The FDA claimed the authority in a health emergency to suspend many evictions. The Supreme Court ruled that was overreach. Congress probably has this authority; but it didn’t act. Instead President Biden reimposed the expired FDA rule despite what even he acknowledged was its inability to withstand a constitutional challenge (it didn’t). Biden looked sincere when he took the oath to defend the constitution ;but, gosh, it’s an emergency.
Every interest group in the country is claiming that their cause is a “health emergency” meaning that the democratic process can be ignored if it stands in the way of their goals.
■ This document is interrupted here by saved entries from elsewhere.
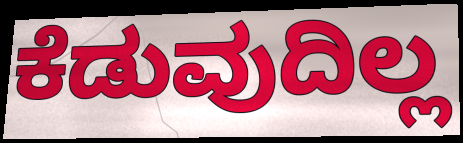
ಕೆಡುವುದಿಲ್ಲ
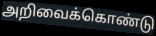
அறிவைக்கொண்டு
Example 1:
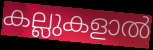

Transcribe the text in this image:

കല്ലുകളാൽ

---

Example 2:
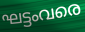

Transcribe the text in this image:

ഘട്ടംവരെ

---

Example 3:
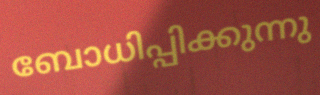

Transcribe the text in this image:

ബോധിപ്പിക്കുന്നു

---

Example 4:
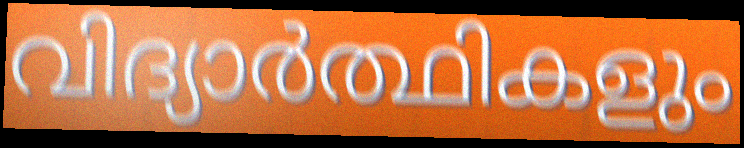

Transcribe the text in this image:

വിദ്യാർത്ഥികളും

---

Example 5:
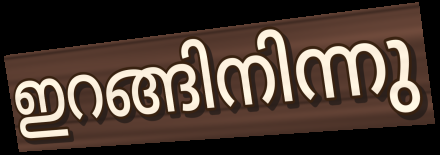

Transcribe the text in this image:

ഇറങ്ങിനിന്നു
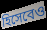
হিসেবেও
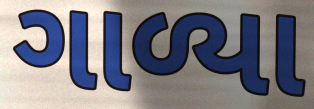
ગાળ્યા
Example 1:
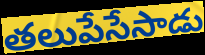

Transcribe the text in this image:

తలుపేసేసాడు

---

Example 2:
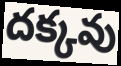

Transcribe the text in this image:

దక్కవు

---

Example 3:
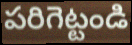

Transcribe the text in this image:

పరిగెట్టండి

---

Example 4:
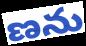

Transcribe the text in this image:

ణను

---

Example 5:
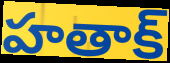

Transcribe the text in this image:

హతాక్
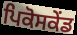
ਪਿਕੋਸਕੇਂਡ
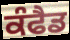
ਕੰਫੈਡ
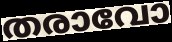
തരാവോ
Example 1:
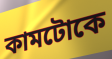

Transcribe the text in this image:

কামটোকে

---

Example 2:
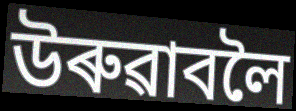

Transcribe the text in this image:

উৰুৱাবলৈ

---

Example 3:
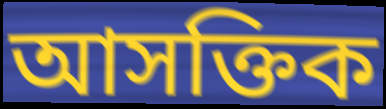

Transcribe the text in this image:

আসক্তিক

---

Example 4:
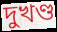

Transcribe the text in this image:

দুখণ্ড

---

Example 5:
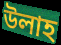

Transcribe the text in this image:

উলাহ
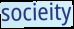
socieity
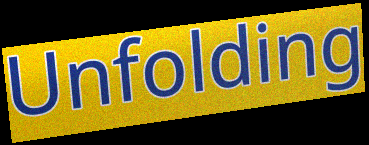
Unfolding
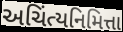
અચિંત્યનિમિત્તા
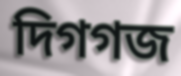
দিগগজ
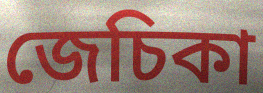
জেচিকা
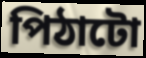
পিঠাটো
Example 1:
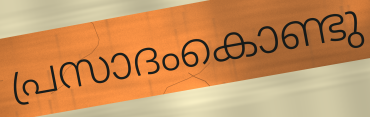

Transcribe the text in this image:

പ്രസാദംകൊണ്ടു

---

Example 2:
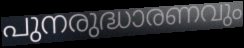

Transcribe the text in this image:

പുനരുദ്ധാരണവും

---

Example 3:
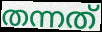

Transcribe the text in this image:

തന്നത്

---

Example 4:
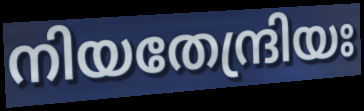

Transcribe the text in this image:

നിയതേന്ദ്രിയഃ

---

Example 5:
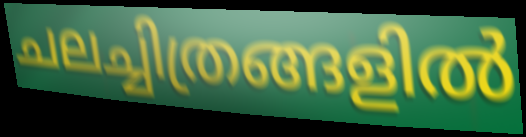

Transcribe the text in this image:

ചലച്ചിത്രങ്ങളിൽ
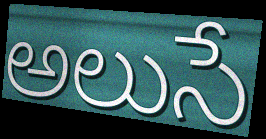
అలుసే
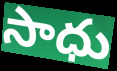
సాధు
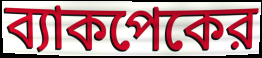
ব্যাকপেকের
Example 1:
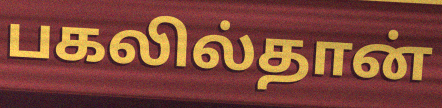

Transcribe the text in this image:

பகலில்தான்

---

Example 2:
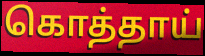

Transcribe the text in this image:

கொத்தாய்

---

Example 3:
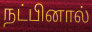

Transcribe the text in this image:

நட்பினால்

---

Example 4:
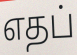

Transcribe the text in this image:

எதப்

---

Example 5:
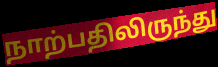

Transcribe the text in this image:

நாற்பதிலிருந்து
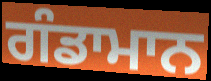
ਗੰਡਾਮਾਨ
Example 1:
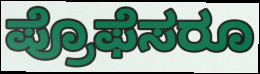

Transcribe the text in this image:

ಪ್ರೊಫೆಸರೂ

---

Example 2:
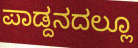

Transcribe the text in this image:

ಪಾಡ್ದನದಲ್ಲೂ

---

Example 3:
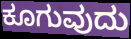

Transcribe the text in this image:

ಕೂಗುವುದು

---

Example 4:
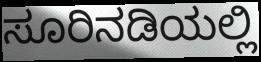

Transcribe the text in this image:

ಸೂರಿನಡಿಯಲ್ಲಿ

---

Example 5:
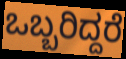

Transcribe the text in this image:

ಒಬ್ಬರಿದ್ದರೆ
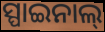
ସ୍ପାଇନାଲ୍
Can’t pass gun control? Just declare an emergency and impose it by executive order. If racial injustice is a “health emergency”, then anything done in the name of racial justice can bypass the legislative process. What about climate?
The Patriot Act was passed by Congress and included sunset provisions. The states of emergency are largely both unlegislated and unlimited.
Democracies die in a state of emergency!
Republished from Fractals of Change
Categories: Commentary
I stopped reading after, “We saw our capital under siege and then invaded”. I sensed what was coming next from the man who pushed for mandatory vaccines of the non-vaccine experimental drug and mandated masks. This guy should be writing over at Vtgravedigger and I wouldn’t have to see it. Another word salad from a guy terrified of life who is supposed to be a republican. This guy apparently doesn’t read much outside of his little Vermont bubble and the left stream media. It’s a bit difficult to have a siege and invasion when no one is armed except the capitol police who shot and killed a 110lb. women and 15 year Air Force veteran.
Another example of a wealthy person more afraid of losing his money than anything else. A wealthy person is petrified of the hordes coming up their driveway to take them out and take their stellar possessions. if they go along to get along, perhaps they will be protected, safe and saved from losing it all. Truth is the collapse of society and all that is order and civilized is slipping away. The pearl clutchers and bulging money clips are losing their minds more than us meager income earners. The first places to be targeted will be those mcmansions in the woods and up on the hills. No police, no sheriffs, no private security, no gates will stop starving, drug addicted people from taking your stuff by force – they move quick and scope out your digs well in advance. No one is listening to him or any of his wealthy comrads or bureaucrat buddies anymore. The jig is up and the collapse is happening. Those with the most to lose are the most vocal and disturbed at this point. God is good!
Re: “COVID-19 Starting in March of 2000 both the executive branch of the federal government and many state governors took emergency action because of the pandemic.”
Was there a ‘pandemic’ in March of 2000?
Totalitarian govts. confiscate guns.
Mr. Evslin continues to act and write in fear. Unfortunately, in this age of Big Government Socialism
his ideas have become mainstream. The abuses by government outlined in Evslin’s commentary are now commonplace, the question is how long are we to ignore these assaults on the US and Vermont Constitutions?